Bonnie Kemplay offers a pastoral respite from life’s hectic pace on ‘Big Machine’
After several years away, Bonnie Kemplay has returned with another lilting slice of folk pop enchantment.
Licking her wounds after an injury forced Kemplay to put down the guitar for rehabilitation; such time away forced the Scottish-born artist to take stock of life’s dizzying pace.
Like a passenger in one’s own daydream, repeatedly watching life passing by, such a disquieting upend that came with recovery and a big move to bad old London inspired the new single ‘Big Machine’.

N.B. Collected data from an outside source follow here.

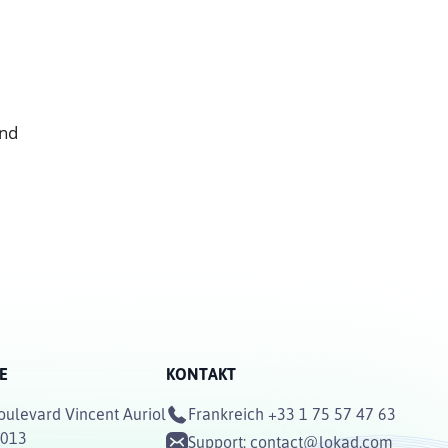
und
E
KONTAKT
oulevard Vincent Auriol
Frankreich
+33 1 75 57 47 63
5013
Support:
contact@lokad.com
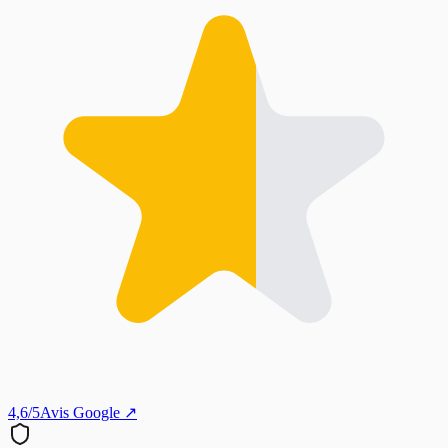
4,6/5
Avis Google ↗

There’s certainly a slow-motion traverse captured on ‘Big Machine’. Hiding behind hushed production and rippling ambience, Kemplay’s nimble acoustic picking travels a quiet road of contemplation far beyond her mid-20s.
“I like storytelling and trying to capture a feeling or a moment,” Kemplay has stated on ‘Big Machine’. “It’s about being swept into a new life, running on autopilot, and the helplessness and overwhelm of watching the world unravel on your phone.”

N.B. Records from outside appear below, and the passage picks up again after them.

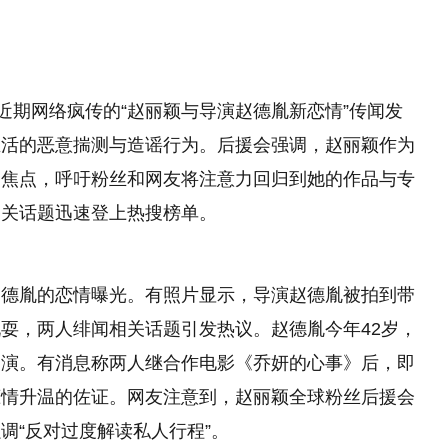
近期网络疯传的“赵丽颖与导演赵德胤新恋情”传闻发
生活的恶意揣测与造谣行为。后援会强调，赵丽颖作为
的焦点，呼吁粉丝和网友将注意力回归到她的作品与专
相关话题迅速登上热搜榜单。
赵德胤的恋情曝光。有照片显示，导演赵德胤被拍到带
耍，两人绯闻相关话题引发热议。赵德胤今年42岁，
导演。有消息称两人继合作电影《乔妍的心事》后，即
恋情升温的佐证。网友注意到，赵丽颖全球粉丝后援会
调“反对过度解读私人行程”。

It’s a sentiment that hovers in the collective air with knowing ubiquity nicely bottled in Kemplay’s lyrical reverie.
Such understated confessionals gleam the brighter with her knack for extracting a pertinent nugget from an innocuous line: “I live in a big machine / Feels like forever in a dream.”
Ain’t that the truth?
Kemplay doesn’t pull ‘Big Machine’ anywhere dramatic or exceptionally ornate, neither does she complicate her simple, reflective themes with much ambiguous lyricism, but she simply dwells in a pastoral realm that offers a warm, soothing respite for the soul just when it feels like we all need a little respite in our busy, hectic lives.